**Instruction**
Render these lines as a numbered list, leaving out any blank lines.

**Data rows**
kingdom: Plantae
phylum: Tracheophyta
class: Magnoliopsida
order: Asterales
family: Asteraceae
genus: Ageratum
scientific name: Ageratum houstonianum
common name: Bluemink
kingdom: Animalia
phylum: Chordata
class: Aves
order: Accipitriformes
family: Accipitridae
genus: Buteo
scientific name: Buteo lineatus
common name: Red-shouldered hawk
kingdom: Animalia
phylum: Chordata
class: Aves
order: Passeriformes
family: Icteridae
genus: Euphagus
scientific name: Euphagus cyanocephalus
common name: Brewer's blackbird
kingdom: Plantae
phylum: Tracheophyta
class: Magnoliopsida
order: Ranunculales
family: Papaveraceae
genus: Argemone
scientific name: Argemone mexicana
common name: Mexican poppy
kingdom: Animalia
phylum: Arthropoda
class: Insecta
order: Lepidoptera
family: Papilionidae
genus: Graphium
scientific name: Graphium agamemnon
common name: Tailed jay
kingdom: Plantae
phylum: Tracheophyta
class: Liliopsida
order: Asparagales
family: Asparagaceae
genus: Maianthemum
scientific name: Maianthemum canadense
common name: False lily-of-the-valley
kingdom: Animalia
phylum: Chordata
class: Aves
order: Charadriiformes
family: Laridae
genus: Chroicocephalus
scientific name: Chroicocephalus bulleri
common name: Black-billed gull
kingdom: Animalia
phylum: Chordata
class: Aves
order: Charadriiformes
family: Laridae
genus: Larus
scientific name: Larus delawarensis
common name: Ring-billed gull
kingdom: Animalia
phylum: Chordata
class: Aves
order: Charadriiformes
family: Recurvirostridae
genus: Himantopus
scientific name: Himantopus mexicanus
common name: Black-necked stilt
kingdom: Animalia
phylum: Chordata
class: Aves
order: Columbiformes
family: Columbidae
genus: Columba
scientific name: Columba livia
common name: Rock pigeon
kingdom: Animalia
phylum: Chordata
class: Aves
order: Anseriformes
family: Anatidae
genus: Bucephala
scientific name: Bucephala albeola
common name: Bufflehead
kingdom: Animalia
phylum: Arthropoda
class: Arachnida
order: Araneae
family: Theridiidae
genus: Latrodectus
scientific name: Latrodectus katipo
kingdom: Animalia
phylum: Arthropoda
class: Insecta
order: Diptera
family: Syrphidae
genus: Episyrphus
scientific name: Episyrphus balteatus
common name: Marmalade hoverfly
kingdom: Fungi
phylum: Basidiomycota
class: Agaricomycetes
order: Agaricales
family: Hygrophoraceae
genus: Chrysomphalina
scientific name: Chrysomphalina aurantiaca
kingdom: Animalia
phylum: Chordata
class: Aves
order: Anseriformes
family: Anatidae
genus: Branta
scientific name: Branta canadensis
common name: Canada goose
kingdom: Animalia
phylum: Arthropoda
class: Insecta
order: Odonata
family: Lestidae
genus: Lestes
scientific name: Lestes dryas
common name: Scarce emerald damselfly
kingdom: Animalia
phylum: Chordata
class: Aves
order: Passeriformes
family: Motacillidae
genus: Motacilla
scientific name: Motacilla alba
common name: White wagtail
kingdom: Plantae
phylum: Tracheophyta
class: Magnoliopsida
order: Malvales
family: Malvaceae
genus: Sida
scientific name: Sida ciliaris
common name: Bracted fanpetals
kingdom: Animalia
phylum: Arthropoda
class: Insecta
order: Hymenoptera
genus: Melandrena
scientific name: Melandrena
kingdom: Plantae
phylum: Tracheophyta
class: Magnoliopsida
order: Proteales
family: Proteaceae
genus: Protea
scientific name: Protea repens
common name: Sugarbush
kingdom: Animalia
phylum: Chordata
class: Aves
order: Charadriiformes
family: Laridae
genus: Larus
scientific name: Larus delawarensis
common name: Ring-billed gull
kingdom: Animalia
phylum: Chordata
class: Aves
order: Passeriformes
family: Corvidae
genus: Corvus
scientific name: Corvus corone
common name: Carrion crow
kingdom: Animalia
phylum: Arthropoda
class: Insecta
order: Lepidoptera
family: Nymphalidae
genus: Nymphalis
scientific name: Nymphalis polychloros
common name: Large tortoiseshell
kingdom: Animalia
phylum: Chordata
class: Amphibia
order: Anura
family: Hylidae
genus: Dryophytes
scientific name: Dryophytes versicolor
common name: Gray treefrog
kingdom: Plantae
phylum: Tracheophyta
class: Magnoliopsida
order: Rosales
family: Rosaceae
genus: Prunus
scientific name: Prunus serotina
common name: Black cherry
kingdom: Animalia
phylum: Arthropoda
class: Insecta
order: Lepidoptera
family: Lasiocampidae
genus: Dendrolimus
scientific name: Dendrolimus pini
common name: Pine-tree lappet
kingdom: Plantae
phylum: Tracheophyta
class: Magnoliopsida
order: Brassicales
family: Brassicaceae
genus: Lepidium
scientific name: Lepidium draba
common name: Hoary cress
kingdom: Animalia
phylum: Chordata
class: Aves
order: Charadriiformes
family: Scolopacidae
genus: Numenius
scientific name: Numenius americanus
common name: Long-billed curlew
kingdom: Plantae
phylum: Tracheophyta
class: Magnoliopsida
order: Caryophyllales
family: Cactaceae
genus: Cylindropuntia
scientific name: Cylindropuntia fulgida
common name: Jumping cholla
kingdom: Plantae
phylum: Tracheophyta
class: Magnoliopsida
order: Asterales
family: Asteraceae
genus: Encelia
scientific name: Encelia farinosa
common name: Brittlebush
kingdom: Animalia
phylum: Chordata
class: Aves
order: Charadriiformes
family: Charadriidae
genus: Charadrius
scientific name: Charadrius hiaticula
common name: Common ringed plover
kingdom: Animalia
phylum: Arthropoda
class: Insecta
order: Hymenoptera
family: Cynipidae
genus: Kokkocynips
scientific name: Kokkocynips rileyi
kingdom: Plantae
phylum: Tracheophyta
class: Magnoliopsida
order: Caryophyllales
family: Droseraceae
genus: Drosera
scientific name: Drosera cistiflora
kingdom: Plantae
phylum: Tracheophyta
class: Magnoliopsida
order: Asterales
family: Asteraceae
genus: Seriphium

**Task result**
1. kingdom: Plantae
2. phylum: Tracheophyta
3. class: Magnoliopsida
4. order: Asterales
5. family: Asteraceae
6. genus: Ageratum
7. scientific name: Ageratum houstonianum
8. common name: Bluemink
9. kingdom: Animalia
10. phylum: Chordata
11. class: Aves
12. order: Accipitriformes
13. family: Accipitridae
14. genus: Buteo
15. scientific name: Buteo lineatus
16. common name: Red-shouldered hawk
17. kingdom: Animalia
18. phylum: Chordata
19. class: Aves
20. order: Passeriformes
21. family: Icteridae
22. genus: Euphagus
23. scientific name: Euphagus cyanocephalus
24. common name: Brewer's blackbird
25. kingdom: Plantae
26. phylum: Tracheophyta
27. class: Magnoliopsida
28. order: Ranunculales
29. family: Papaveraceae
30. genus: Argemone
31. scientific name: Argemone mexicana
32. common name: Mexican poppy
33. kingdom: Animalia
34. phylum: Arthropoda
35. class: Insecta
36. order: Lepidoptera
37. family: Papilionidae
38. genus: Graphium
39. scientific name: Graphium agamemnon
40. common name: Tailed jay
41. kingdom: Plantae
42. phylum: Tracheophyta
43. class: Liliopsida
44. order: Asparagales
45. family: Asparagaceae
46. genus: Maianthemum
47. scientific name: Maianthemum canadense
48. common name: False lily-of-the-valley
49. kingdom: Animalia
50. phylum: Chordata
51. class: Aves
52. order: Charadriiformes
53. family: Laridae
54. genus: Chroicocephalus
55. scientific name: Chroicocephalus bulleri
56. common name: Black-billed gull
57. kingdom: Animalia
58. phylum: Chordata
59. class: Aves
60. order: Charadriiformes
61. family: Laridae
62. genus: Larus
63. scientific name: Larus delawarensis
64. common name: Ring-billed gull
65. kingdom: Animalia
66. phylum: Chordata
67. class: Aves
68. order: Charadriiformes
69. family: Recurvirostridae
70. genus: Himantopus
71. scientific name: Himantopus mexicanus
72. common name: Black-necked stilt
73. kingdom: Animalia
74. phylum: Chordata
75. class: Aves
76. order: Columbiformes
77. family: Columbidae
78. genus: Columba
79. scientific name: Columba livia
80. common name: Rock pigeon
81. kingdom: Animalia
82. phylum: Chordata
83. class: Aves
84. order: Anseriformes
85. family: Anatidae
86. genus: Bucephala
87. scientific name: Bucephala albeola
88. common name: Bufflehead
89. kingdom: Animalia
90. phylum: Arthropoda
91. class: Arachnida
92. order: Araneae
93. family: Theridiidae
94. genus: Latrodectus
95. scientific name: Latrodectus katipo
96. kingdom: Animalia
97. phylum: Arthropoda
98. class: Insecta
99. order: Diptera
100. family: Syrphidae
101. genus: Episyrphus
102. scientific name: Episyrphus balteatus
103. common name: Marmalade hoverfly
104. kingdom: Fungi
105. phylum: Basidiomycota
106. class: Agaricomycetes
107. order: Agaricales
108. family: Hygrophoraceae
109. genus: Chrysomphalina
110. scientific name: Chrysomphalina aurantiaca
111. kingdom: Animalia
112. phylum: Chordata
113. class: Aves
114. order: Anseriformes
115. family: Anatidae
116. genus: Branta
117. scientific name: Branta canadensis
118. common name: Canada goose
119. kingdom: Animalia
120. phylum: Arthropoda
121. class: Insecta
122. order: Odonata
123. family: Lestidae
124. genus: Lestes
125. scientific name: Lestes dryas
126. common name: Scarce emerald damselfly
127. kingdom: Animalia
128. phylum: Chordata
129. class: Aves
130. order: Passeriformes
131. family: Motacillidae
132. genus: Motacilla
133. scientific name: Motacilla alba
134. common name: White wagtail
135. kingdom: Plantae
136. phylum: Tracheophyta
137. class: Magnoliopsida
138. order: Malvales
139. family: Malvaceae
140. genus: Sida
141. scientific name: Sida ciliaris
142. common name: Bracted fanpetals
143. kingdom: Animalia
144. phylum: Arthropoda
145. class: Insecta
146. order: Hymenoptera
147. genus: Melandrena
148. scientific name: Melandrena
149. kingdom: Plantae
150. phylum: Tracheophyta
151. class: Magnoliopsida
152. order: Proteales
153. family: Proteaceae
154. genus: Protea
155. scientific name: Protea repens
156. common name: Sugarbush
157. kingdom: Animalia
158. phylum: Chordata
159. class: Aves
160. order: Charadriiformes
161. family: Laridae
162. genus: Larus
163. scientific name: Larus delawarensis
164. common name: Ring-billed gull
165. kingdom: Animalia
166. phylum: Chordata
167. class: Aves
168. order: Passeriformes
169. family: Corvidae
170. genus: Corvus
171. scientific name: Corvus corone
172. common name: Carrion crow
173. kingdom: Animalia
174. phylum: Arthropoda
175. class: Insecta
176. order: Lepidoptera
177. family: Nymphalidae
178. genus: Nymphalis
179. scientific name: Nymphalis polychloros
180. common name: Large tortoiseshell
181. kingdom: Animalia
182. phylum: Chordata
183. class: Amphibia
184. order: Anura
185. family: Hylidae
186. genus: Dryophytes
187. scientific name: Dryophytes versicolor
188. common name: Gray treefrog
189. kingdom: Plantae
190. phylum: Tracheophyta
191. class: Magnoliopsida
192. order: Rosales
193. family: Rosaceae
194. genus: Prunus
195. scientific name: Prunus serotina
196. common name: Black cherry
197. kingdom: Animalia
198. phylum: Arthropoda
199. class: Insecta
200. order: Lepidoptera
201. family: Lasiocampidae
202. genus: Dendrolimus
203. scientific name: Dendrolimus pini
204. common name: Pine-tree lappet
205. kingdom: Plantae
206. phylum: Tracheophyta
207. class: Magnoliopsida
208. order: Brassicales
209. family: Brassicaceae
210. genus: Lepidium
211. scientific name: Lepidium draba
212. common name: Hoary cress
213. kingdom: Animalia
214. phylum: Chordata
215. class: Aves
216. order: Charadriiformes
217. family: Scolopacidae
218. genus: Numenius
219. scientific name: Numenius americanus
220. common name: Long-billed curlew
221. kingdom: Plantae
222. phylum: Tracheophyta
223. class: Magnoliopsida
224. order: Caryophyllales
225. family: Cactaceae
226. genus: Cylindropuntia
227. scientific name: Cylindropuntia fulgida
228. common name: Jumping cholla
229. kingdom: Plantae
230. phylum: Tracheophyta
231. class: Magnoliopsida
232. order: Asterales
233. family: Asteraceae
234. genus: Encelia
235. scientific name: Encelia farinosa
236. common name: Brittlebush
237. kingdom: Animalia
238. phylum: Chordata
239. class: Aves
240. order: Charadriiformes
241. family: Charadriidae
242. genus: Charadrius
243. scientific name: Charadrius hiaticula
244. common name: Common ringed plover
245. kingdom: Animalia
246. phylum: Arthropoda
247. class: Insecta
248. order: Hymenoptera
249. family: Cynipidae
250. genus: Kokkocynips
251. scientific name: Kokkocynips rileyi
252. kingdom: Plantae
253. phylum: Tracheophyta
254. class: Magnoliopsida
255. order: Caryophyllales
256. family: Droseraceae
257. genus: Drosera
258. scientific name: Drosera cistiflora
259. kingdom: Plantae
260. phylum: Tracheophyta
261. class: Magnoliopsida
262. order: Asterales
263. family: Asteraceae
264. genus: Seriphium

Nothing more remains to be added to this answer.